FREE WHITEWATER

Daily Bread for 3.20.21

Good morning.

Saturday in Whitewater will be mostly sunny with a high of 57.  Sunrise is 6:55 AM and sunset 7:08 PM, for 12h 12m 24s of daytime.  The moon is a waxing crescent with 39.2% of its visible disk illuminated.

On this day in 1815, after escaping from Elba, Napoleon enters Paris with a regular army of 140,000 and a volunteer force of around 200,000, beginning his “Hundred Days” rule.

Recommended for reading in full — 

Sarah Volpenhein reports Wisconsin reclassifies 1,000 past COVID-19 deaths, now reports 45% of all deaths were in long-term care facilities:

In the last two weeks, Wisconsin health officials have attributed nearly 1,000 more COVID-19 deaths to long-term care facilities, people that for months had been marked as having died in an “unknown” housing setting.

The state is now reporting 45% of the people who died from COVID-19 were in long-term care facilities, when for months the state had only linked between 26% and 30% of COVID-19 fatalities to long-term care.

Those earlier percentages were much lower than in most other states, including many neighboring ones, and the differences raised questions about the accuracy and timeliness of Wisconsin’s count of long-term care deaths.

Until recently, the state was missing information in about half of all COVID-19 deaths and could not say whether those people were long-term care residents. They were listed as COVID-19 deaths with an “unknown” housing setting.

Now, many of them have been reclassified as long-term care residents, a category that covers nursing homes and assisted living centers.

….

David Grabowski, a professor of health care policy at Harvard Medical School whose research focuses on long-term care, said the delay ended up making the situation in Wisconsin’s long-term care facilities appear less dire than it was.

“This is not something that you should have to go back and correct after the fact,” he said. “You can look at 40-some (other) states that seem to be able to do this in real-time.”

(Note well: When this pandemic began, a Whitewater publication obligingly and presumptively reported that a local senior home had no cases of COVID-19. This was never likely to last, and it did not. See from 5.26.20 Fairhaven Conducts 407 Resident and Staff COVID-19 Tests – Update: 100% negativeA mixture of obliging stories and amateur epidemiology serves no one.)

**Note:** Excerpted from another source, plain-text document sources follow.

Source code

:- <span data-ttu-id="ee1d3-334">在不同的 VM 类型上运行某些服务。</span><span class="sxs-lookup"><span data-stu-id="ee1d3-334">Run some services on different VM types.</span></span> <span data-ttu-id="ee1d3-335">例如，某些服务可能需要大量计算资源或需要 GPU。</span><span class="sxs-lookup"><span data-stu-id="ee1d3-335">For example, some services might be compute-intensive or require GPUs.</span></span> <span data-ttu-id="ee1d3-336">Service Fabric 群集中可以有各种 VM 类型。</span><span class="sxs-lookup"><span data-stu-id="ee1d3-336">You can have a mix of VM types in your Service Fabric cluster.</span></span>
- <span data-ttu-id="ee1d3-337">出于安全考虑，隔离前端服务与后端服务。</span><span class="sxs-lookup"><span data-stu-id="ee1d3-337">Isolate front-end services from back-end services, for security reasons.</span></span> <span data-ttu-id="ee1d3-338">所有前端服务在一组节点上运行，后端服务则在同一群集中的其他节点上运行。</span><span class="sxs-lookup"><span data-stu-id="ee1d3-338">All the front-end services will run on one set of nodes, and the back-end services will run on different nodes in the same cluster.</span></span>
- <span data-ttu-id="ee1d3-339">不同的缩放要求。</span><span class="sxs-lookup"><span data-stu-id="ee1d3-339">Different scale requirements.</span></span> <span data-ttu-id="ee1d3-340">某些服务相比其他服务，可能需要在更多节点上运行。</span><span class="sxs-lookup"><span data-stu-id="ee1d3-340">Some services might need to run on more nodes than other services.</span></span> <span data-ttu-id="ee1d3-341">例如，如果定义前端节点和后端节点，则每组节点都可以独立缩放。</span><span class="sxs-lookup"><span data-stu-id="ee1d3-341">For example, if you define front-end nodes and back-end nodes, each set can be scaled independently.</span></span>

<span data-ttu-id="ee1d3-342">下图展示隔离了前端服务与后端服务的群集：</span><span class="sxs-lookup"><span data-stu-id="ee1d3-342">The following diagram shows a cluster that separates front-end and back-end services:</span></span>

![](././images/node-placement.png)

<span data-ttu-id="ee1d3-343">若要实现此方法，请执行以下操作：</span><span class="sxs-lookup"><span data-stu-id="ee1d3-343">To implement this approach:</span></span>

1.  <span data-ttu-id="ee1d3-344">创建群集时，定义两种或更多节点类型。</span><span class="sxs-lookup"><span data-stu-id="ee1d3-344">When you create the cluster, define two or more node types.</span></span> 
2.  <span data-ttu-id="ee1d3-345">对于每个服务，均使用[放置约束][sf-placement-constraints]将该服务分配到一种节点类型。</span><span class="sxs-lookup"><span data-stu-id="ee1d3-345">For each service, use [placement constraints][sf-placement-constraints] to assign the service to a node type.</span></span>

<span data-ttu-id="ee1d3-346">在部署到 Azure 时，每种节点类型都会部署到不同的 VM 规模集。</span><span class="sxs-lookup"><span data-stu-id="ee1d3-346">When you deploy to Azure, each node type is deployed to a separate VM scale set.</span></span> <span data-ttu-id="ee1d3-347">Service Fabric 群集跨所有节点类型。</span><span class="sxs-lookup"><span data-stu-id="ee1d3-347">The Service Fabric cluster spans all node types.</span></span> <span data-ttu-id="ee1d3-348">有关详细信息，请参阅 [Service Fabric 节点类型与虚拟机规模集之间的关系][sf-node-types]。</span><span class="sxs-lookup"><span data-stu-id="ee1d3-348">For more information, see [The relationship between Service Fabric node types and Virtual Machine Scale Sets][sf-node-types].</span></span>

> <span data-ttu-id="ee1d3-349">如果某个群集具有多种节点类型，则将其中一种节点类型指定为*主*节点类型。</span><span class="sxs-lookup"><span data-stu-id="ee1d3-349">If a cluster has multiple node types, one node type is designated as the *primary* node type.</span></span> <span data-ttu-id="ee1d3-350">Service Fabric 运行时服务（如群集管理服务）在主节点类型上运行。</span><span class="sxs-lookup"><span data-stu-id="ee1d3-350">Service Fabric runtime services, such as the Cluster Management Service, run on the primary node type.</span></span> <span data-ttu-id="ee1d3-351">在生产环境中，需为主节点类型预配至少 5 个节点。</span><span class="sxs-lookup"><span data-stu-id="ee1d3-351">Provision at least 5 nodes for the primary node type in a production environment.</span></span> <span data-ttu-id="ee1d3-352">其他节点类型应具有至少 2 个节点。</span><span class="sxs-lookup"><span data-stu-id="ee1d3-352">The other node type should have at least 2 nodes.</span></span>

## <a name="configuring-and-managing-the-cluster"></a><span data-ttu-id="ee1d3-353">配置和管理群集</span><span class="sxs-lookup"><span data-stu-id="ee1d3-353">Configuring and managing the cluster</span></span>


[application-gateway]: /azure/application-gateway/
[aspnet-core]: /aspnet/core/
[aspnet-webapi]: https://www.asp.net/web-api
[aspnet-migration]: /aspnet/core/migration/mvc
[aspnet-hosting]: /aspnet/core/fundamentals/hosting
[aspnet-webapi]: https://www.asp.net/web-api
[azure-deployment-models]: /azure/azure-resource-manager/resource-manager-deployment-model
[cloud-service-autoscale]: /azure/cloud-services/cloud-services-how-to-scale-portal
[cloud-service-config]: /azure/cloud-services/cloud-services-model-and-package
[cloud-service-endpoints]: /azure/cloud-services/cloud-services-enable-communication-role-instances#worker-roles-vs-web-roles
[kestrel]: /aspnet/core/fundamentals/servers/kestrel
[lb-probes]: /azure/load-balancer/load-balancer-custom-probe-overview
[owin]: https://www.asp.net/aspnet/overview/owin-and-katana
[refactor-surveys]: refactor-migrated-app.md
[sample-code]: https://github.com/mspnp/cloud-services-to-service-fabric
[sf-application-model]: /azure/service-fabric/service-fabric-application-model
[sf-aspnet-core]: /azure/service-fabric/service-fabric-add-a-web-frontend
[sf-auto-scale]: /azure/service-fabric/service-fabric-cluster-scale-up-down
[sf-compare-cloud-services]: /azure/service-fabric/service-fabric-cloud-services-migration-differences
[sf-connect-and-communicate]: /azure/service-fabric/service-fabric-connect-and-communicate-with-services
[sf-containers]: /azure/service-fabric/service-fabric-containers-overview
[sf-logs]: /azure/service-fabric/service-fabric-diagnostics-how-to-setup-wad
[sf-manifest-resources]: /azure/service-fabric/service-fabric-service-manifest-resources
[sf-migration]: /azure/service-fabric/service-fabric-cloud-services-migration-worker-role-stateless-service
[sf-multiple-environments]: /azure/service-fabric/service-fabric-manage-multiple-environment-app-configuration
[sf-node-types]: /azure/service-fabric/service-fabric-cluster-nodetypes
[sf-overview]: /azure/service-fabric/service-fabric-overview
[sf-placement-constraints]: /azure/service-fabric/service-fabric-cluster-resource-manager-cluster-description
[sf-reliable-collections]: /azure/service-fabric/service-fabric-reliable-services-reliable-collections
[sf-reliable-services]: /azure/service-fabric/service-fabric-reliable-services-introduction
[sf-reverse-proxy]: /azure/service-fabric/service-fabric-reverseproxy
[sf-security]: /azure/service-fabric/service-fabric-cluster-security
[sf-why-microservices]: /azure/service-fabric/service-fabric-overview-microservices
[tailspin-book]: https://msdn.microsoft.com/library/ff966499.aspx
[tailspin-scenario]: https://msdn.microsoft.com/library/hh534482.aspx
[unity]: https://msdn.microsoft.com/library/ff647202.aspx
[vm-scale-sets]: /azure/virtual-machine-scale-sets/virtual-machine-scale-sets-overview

Alan Yuhas reports Man Says He Lived in Philadelphia’s Veterans Stadium for Years:

Like other Vietnam veterans in the 1970s, Tom Garvey chased one job after another, fending off memories. Unlike other veterans, he says he turned a concession stand in a major American stadium into a place to crash for three years.

The venue was Veterans Stadium, capacity some 60,000, home to two professional teams and, partly, where Philadelphia fans earned an infamous reputation as either the best worst fans or the worst best fans in the United States.

For Mr. Garvey, now 78, it was also a home, a community and a kind of purgatory as he adapted to life after war. He has detailed his years as a secret stadium dweller, from 1979 into 1981, in a self-published book, “The Secret Apartment,” and The Philadelphia Inquirer reported his story last week.

In an interview at his home outside the city, in Ambler, Pa., Mr. Garvey, a retired real estate agent, said he took no photos of the room because he feared being caught by the authorities or, worse, the uncles who got him a job running the stadium’s parking lots. The concession stand, like the rest of Veterans Stadium, was demolished in 2004.

But four people — including Bill Bradley and Jerry Sisemore, former Philadelphia Eagles and members of the team’s hall of fame — said in interviews that they had visited the apartment. Three others said they knew of it at the time, including Vince Papale, a former Eagles receiver, and Skip Denenberg, a musician.